## Tasks to complete
**1)** Copy out the Ross Stores registration statement word for word, in full.
**2)** Turn the records' lines into a numbered list, leaving out blank lines, starting with the line with "At what (x,y)" and going on through the line with "Image resolution: width=960".

## Text
Document

As filed with the Securities and Exchange Commission on May 17, 2017

Registration No. 333-_________

UNITED STATES
SECURITIES AND EXCHANGE COMMISSION
Washington, D.C. 20549

FORM S-8

REGISTRATION STATEMENT UNDER THE SECURITIES ACT OF 1933
Ross Stores, Inc.
(Exact name of registrant as specified in its charter)
Delaware
 
94-1390387
(State or other jurisdiction of incorporation or organization)
 
(I.R.S. Employer Identification No.)
 
5130 Hacienda Drive, Dublin, California
 
94568-7579
(Address of principal executive offices)
 
(Zip Code)

Ross Stores, Inc. 2017 Equity Incentive Plan
(Full title of the plan)

Michael Hartshorn, Group Senior Vice President, Chief Financial Officer
Ross Stores, Inc.
5130 Hacienda Drive
Dublin, California 94568
(925) 965-4400
(Name, address and telephone number, including area code, of agent for service)

With a copy to:
Brad Rock, Esq.
DLA Piper LLP (US)

## Recorded data

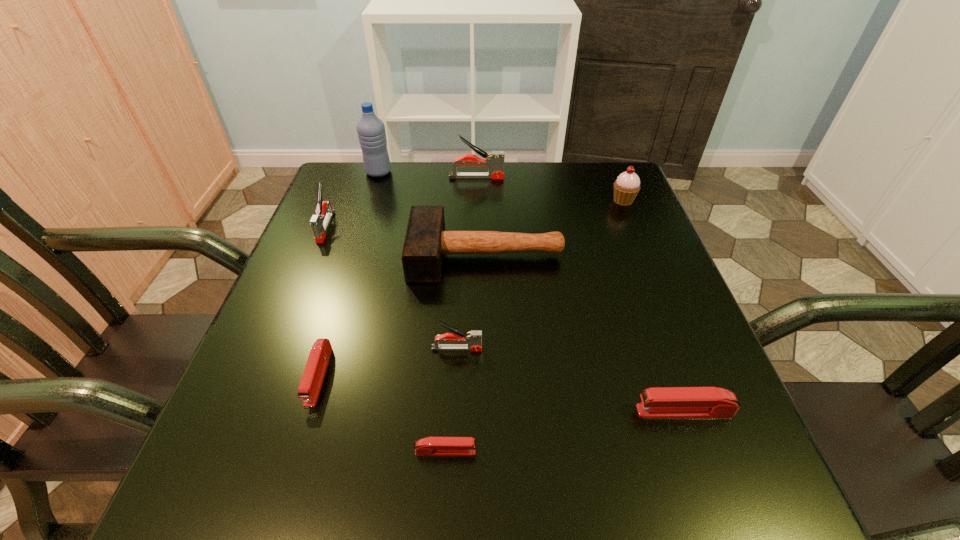
The image size is (960, 540). Identify the location of cupcake present at the far edge. (626, 187).

Identify the location of object that is at the near edge. The width and height of the screenshot is (960, 540). (431, 446).

This screenshot has width=960, height=540. I want to click on water bottle at the left edge, so click(371, 131).

Identify the location of cupcake that is positioned at the right edge. (626, 187).

Where is `stapler situated at the right edge`? The width and height of the screenshot is (960, 540). stapler situated at the right edge is located at coordinates (665, 402).

Find the location of a particular element. object located in the far left corner section of the desktop is located at coordinates (371, 131).

At what (x,y) coordinates should I click in order to perform the action: click on object that is positioned at the far right corner. Please return your answer as a coordinate pair (x, y). This screenshot has width=960, height=540. Looking at the image, I should click on (626, 187).

Image resolution: width=960 pixels, height=540 pixels. In the image, there is a desktop. In order to click on vacant space at the far edge in this screenshot , I will do `click(515, 183)`.

You are a GUI agent. You are given a task and a screenshot of the screen. Output one action in this format:
    pyautogui.click(x=<x>, y=<y>)
    Task: Click on the vacant space at the near edge of the desktop
    
    Given the screenshot: What is the action you would take?
    pyautogui.click(x=437, y=458)

Where is `vacant space at the left edge of the desktop`? This screenshot has height=540, width=960. vacant space at the left edge of the desktop is located at coordinates (308, 354).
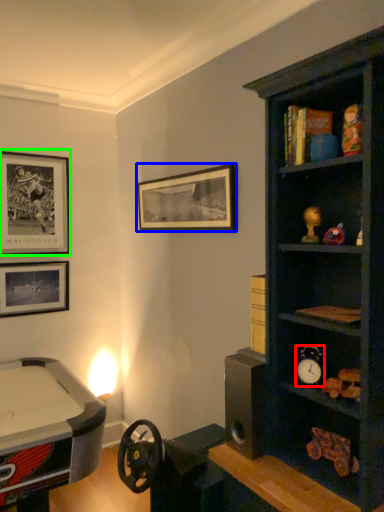
Question: Estimate the real-world distances between objects in this image. Which object is farther from clock (highlighted by a red box), picture frame (highlighted by a blue box) or picture frame (highlighted by a green box)?

Choices:
 (A) picture frame
 (B) picture frame

Answer: (B)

## Results
**1)**
Document

As filed with the Securities and Exchange Commission on May 17, 2017

Registration No. 333-_________

UNITED STATES
SECURITIES AND EXCHANGE COMMISSION
Washington, D.C. 20549

FORM S-8

REGISTRATION STATEMENT UNDER THE SECURITIES ACT OF 1933
Ross Stores, Inc.
(Exact name of registrant as specified in its charter)
Delaware
 
94-1390387
(State or other jurisdiction of incorporation or organization)
 
(I.R.S. Employer Identification No.)
 
5130 Hacienda Drive, Dublin, California
 
94568-7579
(Address of principal executive offices)
 
(Zip Code)

Ross Stores, Inc. 2017 Equity Incentive Plan
(Full title of the plan)

Michael Hartshorn, Group Senior Vice President, Chief Financial Officer
Ross Stores, Inc.
5130 Hacienda Drive
Dublin, California 94568
(925) 965-4400
(Name, address and telephone number, including area code, of agent for service)

With a copy to:
Brad Rock, Esq.
DLA Piper LLP (US)

**2)**
1. At what (x,y) coordinates should I click in order to perform the action: click on object that is positioned at the far right corner. Please return your answer as a coordinate pair (x, y). This screenshot has width=960, height=540. Looking at the image, I should click on (626, 187).
2. Image resolution: width=960 pixels, height=540 pixels. In the image, there is a desktop. In order to click on vacant space at the far edge in this screenshot , I will do `click(515, 183)`.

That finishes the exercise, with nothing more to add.